Unfortunately, I could not find the backups of all of my previous posts. I have saved the old posts that I could find, but there are several posts that are no longer present. Honestly, that’s probably for the better – I’m sure the things I wrote in my freshman year of colleg eare horrendously embarassing.
I decided to take the opportunity to start fresh, using an entirely new
blogging layout and software. Previously, I wrote a custom blogging
setup using Asciidoctor and Frozen
Flask. Frozen Flask
works well (and I definitely recommend for really custom static
websites), but my blog is pretty simple and it’s kind of a drag to use a
custom software stack that I kept forgetting how to use. Instead, I
chose to use Hugo, a popular and (more
importantly) well-documented static website generator that takes care of
pretty much everything for me. And while I appreciate the expressivity
of the asciidoc
markup language, AFAICT no one else uses asciidoc
at
all, including me in every other part of my life. Moving back to
markdown, something I use on an almost daily basis, was actually a plus.

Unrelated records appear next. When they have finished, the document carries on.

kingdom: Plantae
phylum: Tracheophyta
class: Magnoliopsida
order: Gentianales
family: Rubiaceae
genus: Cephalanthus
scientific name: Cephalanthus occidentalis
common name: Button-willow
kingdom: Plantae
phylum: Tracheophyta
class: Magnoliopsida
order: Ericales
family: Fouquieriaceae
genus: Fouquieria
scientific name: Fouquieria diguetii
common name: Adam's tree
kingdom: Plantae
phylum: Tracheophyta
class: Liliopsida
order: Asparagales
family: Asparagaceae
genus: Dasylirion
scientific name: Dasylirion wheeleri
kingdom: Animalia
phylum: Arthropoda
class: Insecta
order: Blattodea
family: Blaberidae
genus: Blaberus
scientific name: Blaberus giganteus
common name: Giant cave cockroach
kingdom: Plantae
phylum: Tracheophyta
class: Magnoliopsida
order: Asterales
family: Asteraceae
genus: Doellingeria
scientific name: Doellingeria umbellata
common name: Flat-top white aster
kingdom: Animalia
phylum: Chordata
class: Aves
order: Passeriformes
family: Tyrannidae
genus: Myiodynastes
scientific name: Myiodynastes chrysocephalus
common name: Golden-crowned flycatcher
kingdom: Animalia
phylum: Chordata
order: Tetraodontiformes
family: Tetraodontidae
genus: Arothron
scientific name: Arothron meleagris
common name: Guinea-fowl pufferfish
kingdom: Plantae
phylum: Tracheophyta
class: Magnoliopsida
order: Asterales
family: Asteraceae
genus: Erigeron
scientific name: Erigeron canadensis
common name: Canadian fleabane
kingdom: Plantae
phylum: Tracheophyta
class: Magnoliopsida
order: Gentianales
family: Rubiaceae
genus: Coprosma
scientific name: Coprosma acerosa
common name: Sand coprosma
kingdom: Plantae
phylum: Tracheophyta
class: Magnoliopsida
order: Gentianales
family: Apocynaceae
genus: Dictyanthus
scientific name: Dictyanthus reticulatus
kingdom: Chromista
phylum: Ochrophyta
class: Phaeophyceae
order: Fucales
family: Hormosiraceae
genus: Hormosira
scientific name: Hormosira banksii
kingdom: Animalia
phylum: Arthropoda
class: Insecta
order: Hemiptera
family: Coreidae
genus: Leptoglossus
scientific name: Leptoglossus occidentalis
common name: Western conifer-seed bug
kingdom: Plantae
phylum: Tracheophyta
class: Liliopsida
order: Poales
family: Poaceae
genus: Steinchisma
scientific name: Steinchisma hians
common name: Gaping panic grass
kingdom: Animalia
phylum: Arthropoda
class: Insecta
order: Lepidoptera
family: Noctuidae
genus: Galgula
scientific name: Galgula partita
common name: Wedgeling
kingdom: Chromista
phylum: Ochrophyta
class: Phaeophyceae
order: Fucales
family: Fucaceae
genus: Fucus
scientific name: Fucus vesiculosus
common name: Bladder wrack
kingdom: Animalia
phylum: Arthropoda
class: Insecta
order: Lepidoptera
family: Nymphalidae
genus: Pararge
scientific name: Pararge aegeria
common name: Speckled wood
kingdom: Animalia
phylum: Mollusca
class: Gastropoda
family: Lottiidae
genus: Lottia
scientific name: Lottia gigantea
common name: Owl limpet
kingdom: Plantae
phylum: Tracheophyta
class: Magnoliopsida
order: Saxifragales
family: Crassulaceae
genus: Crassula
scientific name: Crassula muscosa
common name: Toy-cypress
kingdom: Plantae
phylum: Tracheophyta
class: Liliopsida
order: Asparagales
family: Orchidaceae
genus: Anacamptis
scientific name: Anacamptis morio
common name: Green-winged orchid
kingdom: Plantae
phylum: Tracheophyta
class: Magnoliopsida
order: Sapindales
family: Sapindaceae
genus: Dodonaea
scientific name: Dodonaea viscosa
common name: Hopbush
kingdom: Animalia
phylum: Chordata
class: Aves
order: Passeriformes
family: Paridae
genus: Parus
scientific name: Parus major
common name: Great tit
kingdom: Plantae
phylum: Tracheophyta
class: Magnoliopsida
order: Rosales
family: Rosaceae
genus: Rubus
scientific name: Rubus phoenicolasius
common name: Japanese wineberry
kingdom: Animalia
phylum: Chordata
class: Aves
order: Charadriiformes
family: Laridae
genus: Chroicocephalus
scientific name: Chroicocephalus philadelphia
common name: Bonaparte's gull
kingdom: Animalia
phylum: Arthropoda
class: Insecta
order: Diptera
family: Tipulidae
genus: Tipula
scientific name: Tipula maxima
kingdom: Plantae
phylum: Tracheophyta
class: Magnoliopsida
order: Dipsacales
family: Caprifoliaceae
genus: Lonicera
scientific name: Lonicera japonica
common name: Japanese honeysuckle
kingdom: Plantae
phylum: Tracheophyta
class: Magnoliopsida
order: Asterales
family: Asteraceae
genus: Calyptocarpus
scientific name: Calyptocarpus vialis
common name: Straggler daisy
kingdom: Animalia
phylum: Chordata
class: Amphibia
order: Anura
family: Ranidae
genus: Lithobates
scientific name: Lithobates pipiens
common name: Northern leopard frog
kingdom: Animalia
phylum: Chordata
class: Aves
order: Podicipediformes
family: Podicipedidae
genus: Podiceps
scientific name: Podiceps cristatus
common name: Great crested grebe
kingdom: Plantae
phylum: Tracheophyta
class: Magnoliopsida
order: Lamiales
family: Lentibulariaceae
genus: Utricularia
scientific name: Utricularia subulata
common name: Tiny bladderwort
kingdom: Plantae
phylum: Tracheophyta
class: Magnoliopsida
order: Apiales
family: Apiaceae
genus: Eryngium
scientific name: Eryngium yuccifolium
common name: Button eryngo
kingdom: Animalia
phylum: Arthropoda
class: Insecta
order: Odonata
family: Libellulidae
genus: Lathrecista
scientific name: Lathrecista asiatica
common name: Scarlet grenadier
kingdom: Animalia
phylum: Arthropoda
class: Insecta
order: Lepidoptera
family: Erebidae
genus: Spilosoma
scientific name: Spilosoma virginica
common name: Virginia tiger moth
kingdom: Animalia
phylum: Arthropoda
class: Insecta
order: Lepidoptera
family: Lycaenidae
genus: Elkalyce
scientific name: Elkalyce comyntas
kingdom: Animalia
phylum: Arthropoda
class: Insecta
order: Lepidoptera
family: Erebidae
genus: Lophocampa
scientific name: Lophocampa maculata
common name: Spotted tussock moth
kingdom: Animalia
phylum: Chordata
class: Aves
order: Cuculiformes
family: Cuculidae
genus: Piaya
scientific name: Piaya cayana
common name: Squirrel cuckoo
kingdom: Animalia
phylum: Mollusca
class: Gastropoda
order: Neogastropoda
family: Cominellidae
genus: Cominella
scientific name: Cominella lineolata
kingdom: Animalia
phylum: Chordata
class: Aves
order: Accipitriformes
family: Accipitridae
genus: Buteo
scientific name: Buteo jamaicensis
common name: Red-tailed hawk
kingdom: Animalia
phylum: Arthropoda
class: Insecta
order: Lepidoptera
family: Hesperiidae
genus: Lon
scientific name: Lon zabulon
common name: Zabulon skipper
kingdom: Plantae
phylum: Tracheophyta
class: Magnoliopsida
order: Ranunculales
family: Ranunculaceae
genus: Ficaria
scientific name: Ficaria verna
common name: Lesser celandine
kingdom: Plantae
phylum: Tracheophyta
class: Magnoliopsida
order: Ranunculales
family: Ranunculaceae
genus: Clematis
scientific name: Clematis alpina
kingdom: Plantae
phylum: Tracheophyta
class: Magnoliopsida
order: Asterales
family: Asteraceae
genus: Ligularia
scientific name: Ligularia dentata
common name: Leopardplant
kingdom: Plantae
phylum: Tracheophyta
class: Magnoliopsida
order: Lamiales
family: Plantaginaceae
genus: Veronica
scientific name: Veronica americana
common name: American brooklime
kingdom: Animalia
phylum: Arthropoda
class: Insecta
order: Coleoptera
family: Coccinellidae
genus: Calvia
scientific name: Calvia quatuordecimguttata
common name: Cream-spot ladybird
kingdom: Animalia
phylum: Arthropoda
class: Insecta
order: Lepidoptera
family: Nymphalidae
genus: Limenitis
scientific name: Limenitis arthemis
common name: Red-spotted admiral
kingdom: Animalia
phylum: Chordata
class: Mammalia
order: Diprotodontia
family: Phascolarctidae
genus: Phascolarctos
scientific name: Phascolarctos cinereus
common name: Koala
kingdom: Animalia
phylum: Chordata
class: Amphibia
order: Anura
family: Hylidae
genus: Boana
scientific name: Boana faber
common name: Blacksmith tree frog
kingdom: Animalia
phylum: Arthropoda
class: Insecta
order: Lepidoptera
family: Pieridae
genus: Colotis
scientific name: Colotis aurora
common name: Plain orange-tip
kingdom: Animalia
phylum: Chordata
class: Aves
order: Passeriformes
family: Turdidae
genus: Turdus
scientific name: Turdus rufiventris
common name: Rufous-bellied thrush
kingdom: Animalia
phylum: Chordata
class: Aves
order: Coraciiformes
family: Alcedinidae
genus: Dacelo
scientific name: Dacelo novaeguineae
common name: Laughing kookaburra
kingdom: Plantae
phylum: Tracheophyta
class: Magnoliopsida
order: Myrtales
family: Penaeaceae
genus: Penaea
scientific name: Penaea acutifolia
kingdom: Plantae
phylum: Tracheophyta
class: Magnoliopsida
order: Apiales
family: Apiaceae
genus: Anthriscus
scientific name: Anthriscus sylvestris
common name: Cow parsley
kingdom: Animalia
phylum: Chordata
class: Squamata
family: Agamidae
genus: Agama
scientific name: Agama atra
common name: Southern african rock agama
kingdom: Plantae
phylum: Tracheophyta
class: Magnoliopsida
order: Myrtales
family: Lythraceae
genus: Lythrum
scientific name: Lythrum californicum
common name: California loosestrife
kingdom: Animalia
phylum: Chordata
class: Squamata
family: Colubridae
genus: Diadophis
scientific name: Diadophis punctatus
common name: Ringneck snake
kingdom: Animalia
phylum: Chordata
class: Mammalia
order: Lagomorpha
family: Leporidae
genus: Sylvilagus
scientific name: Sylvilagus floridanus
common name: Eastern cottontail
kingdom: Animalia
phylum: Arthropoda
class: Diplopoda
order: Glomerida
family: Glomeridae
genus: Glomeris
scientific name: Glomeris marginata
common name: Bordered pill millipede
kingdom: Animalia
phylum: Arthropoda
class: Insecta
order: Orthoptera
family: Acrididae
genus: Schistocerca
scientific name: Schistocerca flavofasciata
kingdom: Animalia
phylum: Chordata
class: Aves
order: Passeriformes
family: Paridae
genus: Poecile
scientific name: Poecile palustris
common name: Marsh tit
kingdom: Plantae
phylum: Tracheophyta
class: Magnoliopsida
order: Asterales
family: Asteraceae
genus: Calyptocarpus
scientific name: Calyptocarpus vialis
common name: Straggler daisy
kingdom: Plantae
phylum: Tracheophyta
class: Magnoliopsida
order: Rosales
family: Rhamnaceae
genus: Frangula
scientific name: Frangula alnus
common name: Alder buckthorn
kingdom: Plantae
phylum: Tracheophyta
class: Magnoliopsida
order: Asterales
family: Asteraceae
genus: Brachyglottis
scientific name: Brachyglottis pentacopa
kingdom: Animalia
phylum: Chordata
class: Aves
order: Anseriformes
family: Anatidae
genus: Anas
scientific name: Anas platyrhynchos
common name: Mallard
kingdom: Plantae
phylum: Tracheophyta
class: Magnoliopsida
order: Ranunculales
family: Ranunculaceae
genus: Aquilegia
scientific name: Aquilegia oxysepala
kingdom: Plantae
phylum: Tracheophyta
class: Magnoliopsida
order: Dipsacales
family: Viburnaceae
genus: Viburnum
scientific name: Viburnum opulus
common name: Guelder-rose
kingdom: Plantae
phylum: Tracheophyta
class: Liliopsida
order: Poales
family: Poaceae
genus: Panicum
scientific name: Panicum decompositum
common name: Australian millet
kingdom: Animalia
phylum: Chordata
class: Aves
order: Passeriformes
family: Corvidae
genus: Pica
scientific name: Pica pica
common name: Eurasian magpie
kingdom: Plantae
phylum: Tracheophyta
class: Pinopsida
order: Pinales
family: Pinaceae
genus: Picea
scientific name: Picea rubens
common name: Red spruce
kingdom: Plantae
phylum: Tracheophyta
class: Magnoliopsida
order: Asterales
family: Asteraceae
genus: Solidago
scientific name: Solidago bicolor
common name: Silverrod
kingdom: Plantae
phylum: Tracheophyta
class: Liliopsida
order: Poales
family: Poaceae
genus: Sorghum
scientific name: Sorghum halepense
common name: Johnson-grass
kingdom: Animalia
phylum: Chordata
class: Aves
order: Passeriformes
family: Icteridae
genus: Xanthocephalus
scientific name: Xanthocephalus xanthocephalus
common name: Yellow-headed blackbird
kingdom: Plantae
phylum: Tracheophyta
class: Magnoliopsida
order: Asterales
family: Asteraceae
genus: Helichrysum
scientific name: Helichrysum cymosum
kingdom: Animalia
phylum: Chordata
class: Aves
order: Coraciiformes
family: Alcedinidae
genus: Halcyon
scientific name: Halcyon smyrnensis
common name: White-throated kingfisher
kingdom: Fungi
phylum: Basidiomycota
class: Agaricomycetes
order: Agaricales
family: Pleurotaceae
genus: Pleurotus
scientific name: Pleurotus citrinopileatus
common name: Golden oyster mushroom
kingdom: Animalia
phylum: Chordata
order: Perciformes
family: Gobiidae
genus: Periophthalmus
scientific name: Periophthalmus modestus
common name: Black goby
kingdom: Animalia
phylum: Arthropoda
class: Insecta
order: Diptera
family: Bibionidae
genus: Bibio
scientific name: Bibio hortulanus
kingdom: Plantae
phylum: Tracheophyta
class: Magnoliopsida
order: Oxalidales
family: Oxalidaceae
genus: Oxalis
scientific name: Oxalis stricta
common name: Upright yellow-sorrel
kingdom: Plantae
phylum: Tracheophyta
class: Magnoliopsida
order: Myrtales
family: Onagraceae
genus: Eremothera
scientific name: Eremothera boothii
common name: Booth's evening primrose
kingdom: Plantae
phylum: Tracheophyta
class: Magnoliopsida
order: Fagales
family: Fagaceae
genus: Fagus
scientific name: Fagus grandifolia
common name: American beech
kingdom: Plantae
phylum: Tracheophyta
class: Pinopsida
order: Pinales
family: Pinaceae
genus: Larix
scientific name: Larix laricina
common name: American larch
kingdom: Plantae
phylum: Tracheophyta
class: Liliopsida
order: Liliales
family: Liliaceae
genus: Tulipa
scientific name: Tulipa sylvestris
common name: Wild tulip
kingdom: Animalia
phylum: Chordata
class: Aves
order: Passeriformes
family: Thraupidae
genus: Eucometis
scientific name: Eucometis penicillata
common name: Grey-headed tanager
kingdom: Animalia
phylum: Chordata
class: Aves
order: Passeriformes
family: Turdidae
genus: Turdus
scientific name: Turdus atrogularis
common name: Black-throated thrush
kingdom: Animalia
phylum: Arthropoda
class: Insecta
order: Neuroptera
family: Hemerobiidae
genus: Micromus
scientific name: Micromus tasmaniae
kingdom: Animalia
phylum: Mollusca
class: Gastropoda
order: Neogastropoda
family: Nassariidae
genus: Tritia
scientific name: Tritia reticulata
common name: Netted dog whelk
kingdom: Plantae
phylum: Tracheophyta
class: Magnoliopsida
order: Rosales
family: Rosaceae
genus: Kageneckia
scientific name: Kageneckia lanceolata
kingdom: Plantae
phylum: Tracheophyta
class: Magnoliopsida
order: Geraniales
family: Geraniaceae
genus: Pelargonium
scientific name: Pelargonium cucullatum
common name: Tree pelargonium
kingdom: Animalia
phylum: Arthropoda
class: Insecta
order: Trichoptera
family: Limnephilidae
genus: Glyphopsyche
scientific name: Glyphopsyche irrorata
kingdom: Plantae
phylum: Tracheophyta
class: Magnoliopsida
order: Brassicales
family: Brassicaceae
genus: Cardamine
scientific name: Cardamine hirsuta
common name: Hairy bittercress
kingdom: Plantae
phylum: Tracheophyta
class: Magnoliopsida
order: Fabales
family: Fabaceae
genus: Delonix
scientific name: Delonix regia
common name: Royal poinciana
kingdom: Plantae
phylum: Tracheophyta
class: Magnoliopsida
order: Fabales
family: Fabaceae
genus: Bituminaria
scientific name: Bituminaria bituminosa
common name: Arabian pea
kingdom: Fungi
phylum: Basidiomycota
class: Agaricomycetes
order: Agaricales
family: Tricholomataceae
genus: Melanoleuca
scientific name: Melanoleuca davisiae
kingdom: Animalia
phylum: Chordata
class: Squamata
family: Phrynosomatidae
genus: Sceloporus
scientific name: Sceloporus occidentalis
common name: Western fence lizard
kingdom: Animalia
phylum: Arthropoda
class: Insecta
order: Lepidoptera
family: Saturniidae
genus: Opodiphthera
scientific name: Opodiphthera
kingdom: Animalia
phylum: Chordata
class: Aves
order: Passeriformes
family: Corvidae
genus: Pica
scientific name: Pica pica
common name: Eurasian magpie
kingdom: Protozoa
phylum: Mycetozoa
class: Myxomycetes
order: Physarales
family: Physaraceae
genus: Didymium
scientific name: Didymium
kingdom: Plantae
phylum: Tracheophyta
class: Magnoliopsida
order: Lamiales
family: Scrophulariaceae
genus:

My new blog post is written using a Markdown + Latex (for math) dialect
that hits the perfect sweet spot of useability, simplicity, and
expressivity.
Because I was already starting over from the software side, I decided to redesign the design of the blog from scratch (I’ve come to mildly dislike my previous design). This time, instead of blindly copying someone else’s theme, I decided to “hand-code” the entire website. For the first time in my life, I actually wrote every single line of CSS on this website (although I used the Ezhil Hugo Theme as a guide). I’m quite proud of the result and how minimal it is. Other than KaTeX for math, I have no JavaScript and only 58 lines of CSS (<800 bytes uncompressed).